Aux termes l’article L. 521-1 du code de justice administrative : « Quand une décision administrative, même de rejet, fait l’objet d’une requête en annulation ou en réformation, le juge des référés, saisi d’une demande en ce sens, peut ordonner la suspension de l’exécution de cette décision, ou de certains de ses effets, lorsque l’urgence le justifie et qu’il est fait état d’un moyen propre à créer, en l’état de l’instruction, un doute sérieux quant à la légalité de la décision. ». Le premier alinéa de l’article R. 522-1 du même code précise que : « La requête visant au prononcé de mesures d’urgence doit (...) justifier de l’urgence de l’affaire. » En vertu de l’article L. 522-3 du même code, le juge des référés peut, par une ordonnance motivée, rejeter une requête sans instruction, ni audience, lorsque la condition d’urgence n’est pas remplie.
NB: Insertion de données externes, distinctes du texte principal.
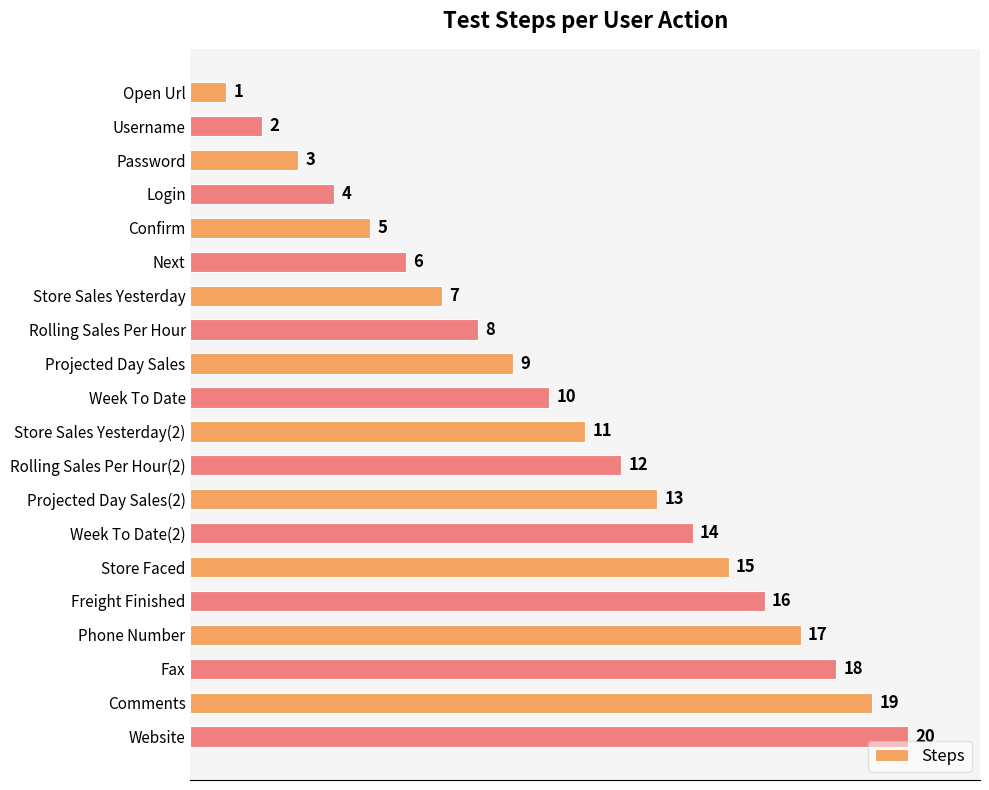

At which label is the value closest to 10?

Week To Date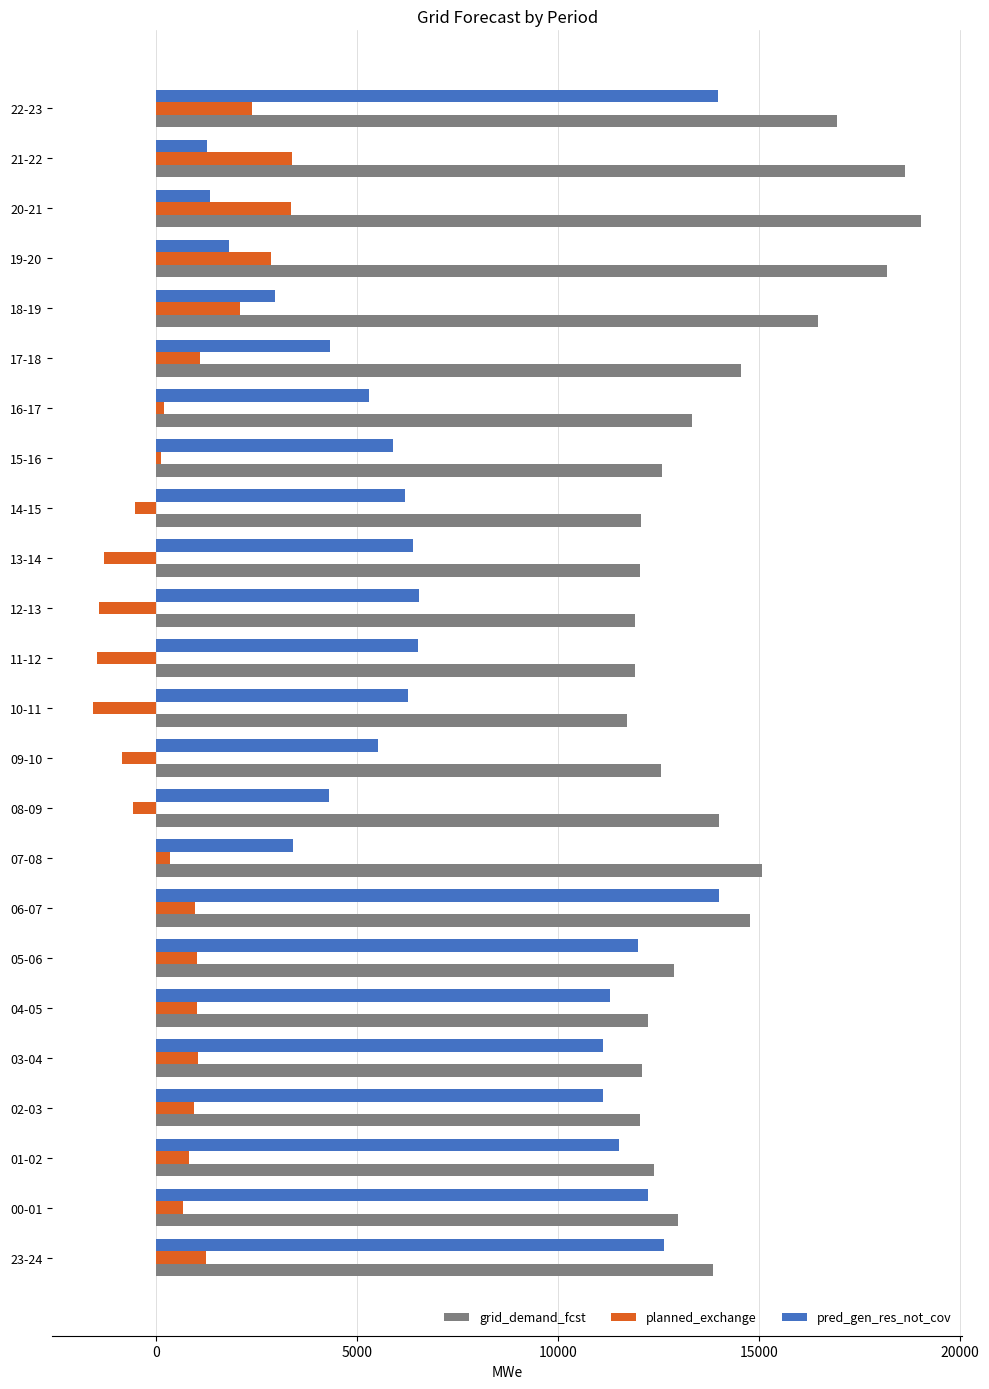

What is the sum of all grid_demand_fcst values?

334259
L’urgence justifie que soit prononcée la suspension d’un acte administratif lorsque l’exécution de celui-ci porte atteinte, de manière suffisamment grave et immédiate, à un intérêt public, à la situation du requérant ou aux intérêts qu’il entend défendre. Il appartient au juge des référés, saisi d’une demande de suspension d’une décision refusant la délivrance d’un titre de séjour, d’apprécier si la condition d’urgence est remplie compte tenu de l’incidence immédiate du refus de titre de séjour sur la situation concrète de l’intéressé. Cette condition d’urgence est en principe satisfaite dans le cas d’un refus de renouvellement ou d’un retrait du titre de séjour. Dans les autres cas, il appartient au requérant de justifier de circonstances particulières caractérisant la nécessité pour lui de bénéficier à très bref délai d’une mesure provisoire dans l’attente d’une décision juridictionnelle statuant sur la légalité de la décision litigieuse.
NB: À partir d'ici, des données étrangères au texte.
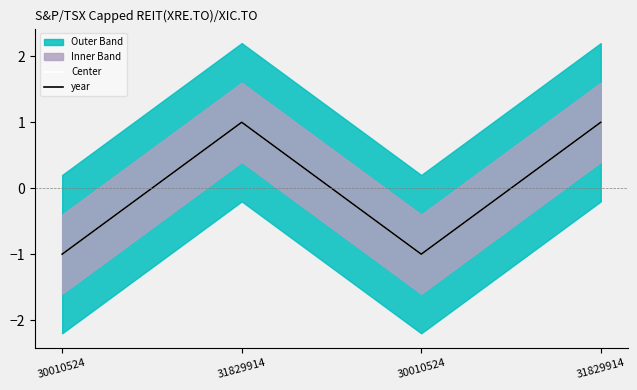

How many interior local peaks does the Center series have?

1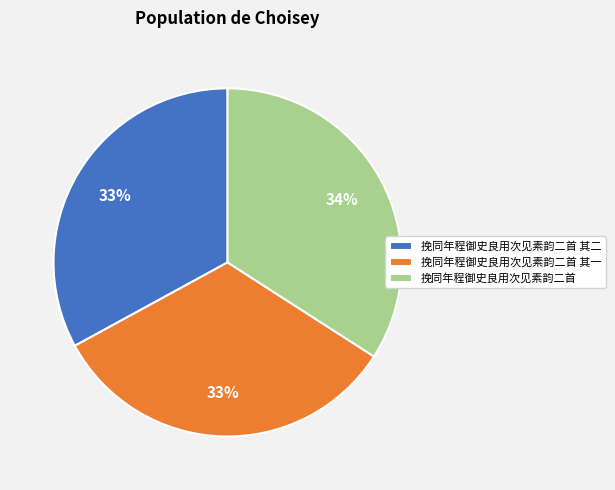

Do 挽同年程御史良用次见素韵二首 其二 and 挽同年程御史良用次见素韵二首 其一 together represent more than half of the pie?

Yes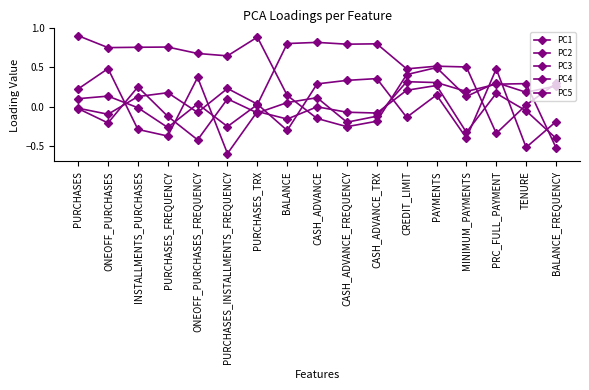

At which category is the sum across all series the highest?

PAYMENTS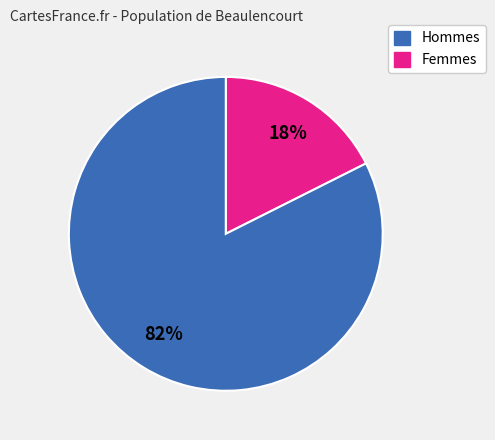

How many segments does this pie chart have?

2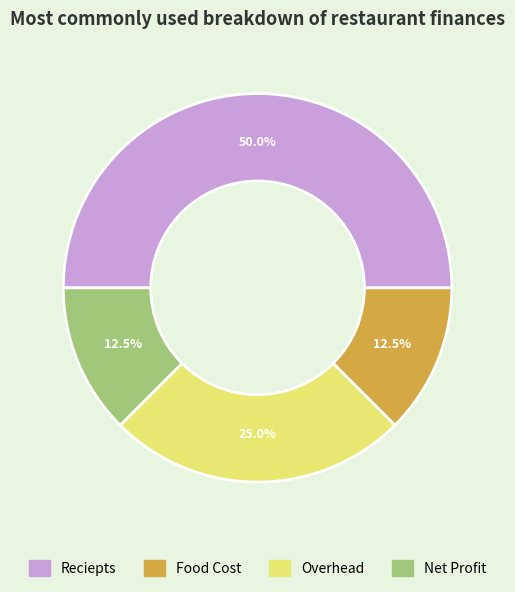

Combined, do Food Cost and Reciepts account for over 50%?

Yes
Pour justifier de l’urgence à suspendre la décision en litige, laquelle n’est pas en l’espèce présumée s’agissant d’une demande de duplicata, M. B... fait valoir que, s’il parvient à continuer à travailler, il ne peut plus voyager et s’expose à des difficultés dans le cadre du renouvellement de son certificat de résidence, dont il a gardé une photocopie, qui arrive à expiration d’ici quelques mois. Ces circonstances ne sont pas suffisantes pour établir l’existence d’une atteinte grave et immédiate par l’intervention de la décision en litige, qu’il a mis près d’un an à contester, de nature à caractériser que la condition d’urgence exigée par les dispositions de l’article L. 521-1 du code de justice administrative est remplie. Dès lors, la requête de M. B... doit être rejetée en toutes ses conclusions selon la procédure prévue par l’article L. 522-3 du code de justice administrative.

O R D O N N E :

Article 1er : La requête de M. B... est rejetée.

Article 2 : La présente ordonnance sera notifiée à M. B....



Fait à Lyon, le 31 mars 2026.


Le juge des référés,



R. Reymond-Kellal


La République mande et ordonne à la préfète du Rhône en ce qui la concerne, ou à tous commissaires de justice à ce requis en ce qui concerne les voies de droit commun contre les parties privées, de pourvoir à l’exécution de la présente décision.